### QUOTED PASSAGE
BEGIN
Videos surface from time to time on the Internet of people engaged in compulsive behaviour: postmen dip in and out of a box to check for letters with the same jerky repetitive movements that a wading bird uses when it ducks for fish.* Drivers who return to check they locked their cars patrol the doors in the way that a bear lumbers around the perimeter of its territory. Just like humans, animals show common patterns of behaviour and ritual. They stop at the same places to eat, bathe and sleep. Some of this behaviour can appear compulsive.

In 1952, the Nobel Prize–winning Austrian zoologist Konrad Lorenz described how water shrews would travel along set paths ‘strictly bound to them as a railway engine to its tracks’. He saw how the shrews would jump over a stone that blocked their way, and how, when the stone was removed, they continued to jump. The animals, Lorenz said, would ‘disbelieve their senses’ if those senses reported a need to change their behaviour. Of course we don’t know what the shrews were thinking at the time, and because of this, some scientists in the OCD arena are sniffy about reading too much into animal behaviour. Repetitive actions are not necessarily compulsions, they insist. Compulsions are a response to an obsessive thought. There are some eerie similarities between rituals and compulsions, though. There is something very OCD about some animal behaviour.

The Japan Dog Festival is the country’s largest and most prestigious show. Run by the Japan Kennel Club, it’s a celebration of the pedigree of the nation’s finest dogs and an excuse to watch them slalom through bendy poles and scamper around an obstacle course. The 2008 show was held at the Big Sight International Exhibition Centre in Odaiba in the run up to Christmas, and owners who attended had more to worry about than how their pets would fare in the festival’s Agility Cup and the Champion of Champions event. A team of veterinary scientists from the University of Tokyo was there to ask how many of their dogs chased their own tails.

In the comics and cartoons of childhood, all dogs chase their own tails. Next to an appetite for slippers, it’s a defining feature of the species. In the real world, while most tail-chasing is harmless, some dogs take it too far. They do it several times a day, and when they catch their tails they bite repeatedly until they make them bleed. Some scientists think such behaviour is the OCD of the dog world. They call it canine compulsive disorder.
END
Stored data entries:
BEGIN
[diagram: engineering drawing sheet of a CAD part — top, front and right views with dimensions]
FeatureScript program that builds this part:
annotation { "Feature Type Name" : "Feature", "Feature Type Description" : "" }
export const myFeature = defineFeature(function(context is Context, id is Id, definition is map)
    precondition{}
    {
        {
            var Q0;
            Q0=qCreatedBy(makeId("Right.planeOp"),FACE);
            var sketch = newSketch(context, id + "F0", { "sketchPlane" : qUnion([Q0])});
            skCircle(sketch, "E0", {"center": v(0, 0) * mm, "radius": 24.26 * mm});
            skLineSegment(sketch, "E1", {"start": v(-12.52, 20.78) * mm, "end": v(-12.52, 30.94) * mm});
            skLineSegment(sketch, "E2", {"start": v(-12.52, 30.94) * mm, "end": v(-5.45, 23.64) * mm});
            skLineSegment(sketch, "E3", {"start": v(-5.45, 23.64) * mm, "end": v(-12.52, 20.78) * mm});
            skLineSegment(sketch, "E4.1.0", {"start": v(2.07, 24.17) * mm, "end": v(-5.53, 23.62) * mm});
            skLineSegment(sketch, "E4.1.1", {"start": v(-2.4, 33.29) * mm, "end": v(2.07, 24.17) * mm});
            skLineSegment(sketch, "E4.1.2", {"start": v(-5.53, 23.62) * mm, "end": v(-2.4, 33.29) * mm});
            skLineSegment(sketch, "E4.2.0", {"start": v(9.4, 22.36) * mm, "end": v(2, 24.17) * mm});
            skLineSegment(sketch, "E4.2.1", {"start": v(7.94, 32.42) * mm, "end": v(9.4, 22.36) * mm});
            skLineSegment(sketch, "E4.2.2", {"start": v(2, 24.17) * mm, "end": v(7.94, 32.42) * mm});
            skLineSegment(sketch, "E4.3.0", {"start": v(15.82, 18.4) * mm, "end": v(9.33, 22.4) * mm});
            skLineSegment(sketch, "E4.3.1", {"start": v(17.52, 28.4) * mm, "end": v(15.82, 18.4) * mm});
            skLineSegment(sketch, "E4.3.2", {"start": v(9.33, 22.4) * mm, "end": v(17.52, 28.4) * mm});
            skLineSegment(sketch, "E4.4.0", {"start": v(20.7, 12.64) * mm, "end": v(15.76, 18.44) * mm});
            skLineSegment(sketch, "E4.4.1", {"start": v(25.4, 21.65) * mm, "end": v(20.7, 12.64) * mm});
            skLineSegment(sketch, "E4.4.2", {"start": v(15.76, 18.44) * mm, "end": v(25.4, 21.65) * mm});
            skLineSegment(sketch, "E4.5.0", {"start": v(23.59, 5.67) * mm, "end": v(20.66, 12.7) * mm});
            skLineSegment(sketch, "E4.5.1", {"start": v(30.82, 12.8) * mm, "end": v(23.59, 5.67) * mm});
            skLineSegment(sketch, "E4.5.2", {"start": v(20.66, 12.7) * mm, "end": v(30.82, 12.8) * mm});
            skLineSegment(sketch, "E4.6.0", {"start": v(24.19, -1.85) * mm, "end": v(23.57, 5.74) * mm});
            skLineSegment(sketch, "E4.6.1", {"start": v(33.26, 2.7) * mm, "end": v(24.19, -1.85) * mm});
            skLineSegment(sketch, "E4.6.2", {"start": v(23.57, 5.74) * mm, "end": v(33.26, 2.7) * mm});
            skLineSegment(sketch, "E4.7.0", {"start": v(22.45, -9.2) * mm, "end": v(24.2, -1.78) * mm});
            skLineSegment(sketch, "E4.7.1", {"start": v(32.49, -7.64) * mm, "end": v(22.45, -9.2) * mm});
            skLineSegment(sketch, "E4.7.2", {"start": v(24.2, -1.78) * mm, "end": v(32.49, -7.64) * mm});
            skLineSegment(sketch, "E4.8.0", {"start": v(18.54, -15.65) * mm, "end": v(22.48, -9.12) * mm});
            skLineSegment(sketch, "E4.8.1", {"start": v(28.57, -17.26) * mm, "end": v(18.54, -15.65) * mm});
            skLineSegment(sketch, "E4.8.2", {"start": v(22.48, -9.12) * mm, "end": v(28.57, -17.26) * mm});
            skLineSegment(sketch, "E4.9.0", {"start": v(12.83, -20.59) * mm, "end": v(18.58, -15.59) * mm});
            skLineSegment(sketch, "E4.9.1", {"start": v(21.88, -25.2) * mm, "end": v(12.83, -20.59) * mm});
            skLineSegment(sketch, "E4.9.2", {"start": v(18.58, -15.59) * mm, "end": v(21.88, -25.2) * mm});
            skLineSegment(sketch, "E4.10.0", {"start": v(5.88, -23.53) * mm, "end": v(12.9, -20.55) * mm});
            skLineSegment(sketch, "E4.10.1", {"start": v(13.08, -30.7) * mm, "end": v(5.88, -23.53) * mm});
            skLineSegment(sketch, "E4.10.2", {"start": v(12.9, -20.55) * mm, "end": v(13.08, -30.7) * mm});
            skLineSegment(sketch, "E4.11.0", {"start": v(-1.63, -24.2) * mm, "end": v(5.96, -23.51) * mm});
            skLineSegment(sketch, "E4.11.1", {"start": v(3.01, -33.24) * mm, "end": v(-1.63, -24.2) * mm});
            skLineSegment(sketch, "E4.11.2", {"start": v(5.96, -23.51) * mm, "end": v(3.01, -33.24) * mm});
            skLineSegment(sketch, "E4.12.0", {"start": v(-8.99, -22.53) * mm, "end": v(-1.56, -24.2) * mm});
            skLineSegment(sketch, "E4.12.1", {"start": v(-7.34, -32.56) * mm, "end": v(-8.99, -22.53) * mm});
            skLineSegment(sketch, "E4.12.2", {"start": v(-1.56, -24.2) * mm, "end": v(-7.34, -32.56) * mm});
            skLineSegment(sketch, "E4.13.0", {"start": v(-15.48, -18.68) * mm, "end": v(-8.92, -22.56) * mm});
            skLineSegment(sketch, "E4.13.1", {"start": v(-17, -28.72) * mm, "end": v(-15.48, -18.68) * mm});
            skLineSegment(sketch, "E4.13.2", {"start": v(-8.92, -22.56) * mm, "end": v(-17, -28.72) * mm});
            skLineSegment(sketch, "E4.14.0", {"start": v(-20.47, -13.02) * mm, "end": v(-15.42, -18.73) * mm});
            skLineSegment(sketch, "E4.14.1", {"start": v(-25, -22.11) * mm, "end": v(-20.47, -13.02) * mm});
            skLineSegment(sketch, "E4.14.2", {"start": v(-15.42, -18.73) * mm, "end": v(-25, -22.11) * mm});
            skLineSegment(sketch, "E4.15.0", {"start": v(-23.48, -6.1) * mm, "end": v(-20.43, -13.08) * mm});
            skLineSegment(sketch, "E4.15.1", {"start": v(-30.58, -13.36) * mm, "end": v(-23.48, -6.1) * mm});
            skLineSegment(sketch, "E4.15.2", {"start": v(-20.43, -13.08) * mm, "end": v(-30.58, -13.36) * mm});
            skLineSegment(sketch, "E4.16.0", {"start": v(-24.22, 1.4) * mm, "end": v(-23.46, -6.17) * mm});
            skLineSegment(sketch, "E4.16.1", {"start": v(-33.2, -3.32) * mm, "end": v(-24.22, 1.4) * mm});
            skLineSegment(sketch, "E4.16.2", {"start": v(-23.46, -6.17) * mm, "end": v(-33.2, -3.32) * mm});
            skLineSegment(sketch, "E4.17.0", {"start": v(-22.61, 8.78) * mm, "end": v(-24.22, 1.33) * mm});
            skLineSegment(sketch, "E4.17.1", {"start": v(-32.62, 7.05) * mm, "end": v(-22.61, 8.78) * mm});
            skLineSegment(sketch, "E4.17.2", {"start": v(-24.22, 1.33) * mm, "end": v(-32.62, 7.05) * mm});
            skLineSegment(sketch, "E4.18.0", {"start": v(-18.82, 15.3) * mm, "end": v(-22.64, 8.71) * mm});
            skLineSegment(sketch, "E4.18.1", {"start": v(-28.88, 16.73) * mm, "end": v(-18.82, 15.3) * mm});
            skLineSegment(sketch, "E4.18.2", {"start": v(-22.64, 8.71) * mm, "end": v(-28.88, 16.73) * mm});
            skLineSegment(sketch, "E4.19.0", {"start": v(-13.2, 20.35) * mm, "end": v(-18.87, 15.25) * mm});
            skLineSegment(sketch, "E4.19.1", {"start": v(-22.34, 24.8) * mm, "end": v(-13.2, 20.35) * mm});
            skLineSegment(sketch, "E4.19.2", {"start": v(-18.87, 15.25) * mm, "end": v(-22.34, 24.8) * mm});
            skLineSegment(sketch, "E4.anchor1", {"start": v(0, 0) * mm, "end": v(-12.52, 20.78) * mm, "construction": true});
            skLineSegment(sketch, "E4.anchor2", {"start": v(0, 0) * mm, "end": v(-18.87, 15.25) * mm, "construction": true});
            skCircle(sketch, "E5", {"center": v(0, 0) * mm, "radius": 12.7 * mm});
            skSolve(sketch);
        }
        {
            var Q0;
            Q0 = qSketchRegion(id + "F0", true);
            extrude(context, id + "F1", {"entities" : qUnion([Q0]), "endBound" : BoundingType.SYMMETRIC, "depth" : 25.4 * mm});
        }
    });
END
### EXERCISE SET
a: In the passage on compulsive behavior in animals, where was the 2008 Japan Dog Festival held?
b: According to the passage on compulsive behavior in animals, why are some scientists in the OCD arena reluctant to read much into animal behavior?
c: For each statement, say whether it agrees with the passage on compulsive behavior in animals, quoting the words that decide it: (i) Lorenz observed the shrews stop jumping once the stone was removed. (ii) The Japan Dog Festival is run by the Japan Kennel Club. (iii) Most tail-chasing by dogs is harmful.
Nothing in the listing is needed here.

### EXERCISE ANSWERS
a: At the Big Sight International Exhibition Centre in Odaiba.

b: We cannot know what animals such as Lorenz's shrews were thinking. These scientists hold that repetitive actions are not necessarily compulsions, because a compulsion is a response to an obsessive thought.

c:
(i) No: "when the stone was removed, they continued to jump."
(ii) Yes: "Run by the Japan Kennel Club"
(iii) No: "while most tail-chasing is harmless"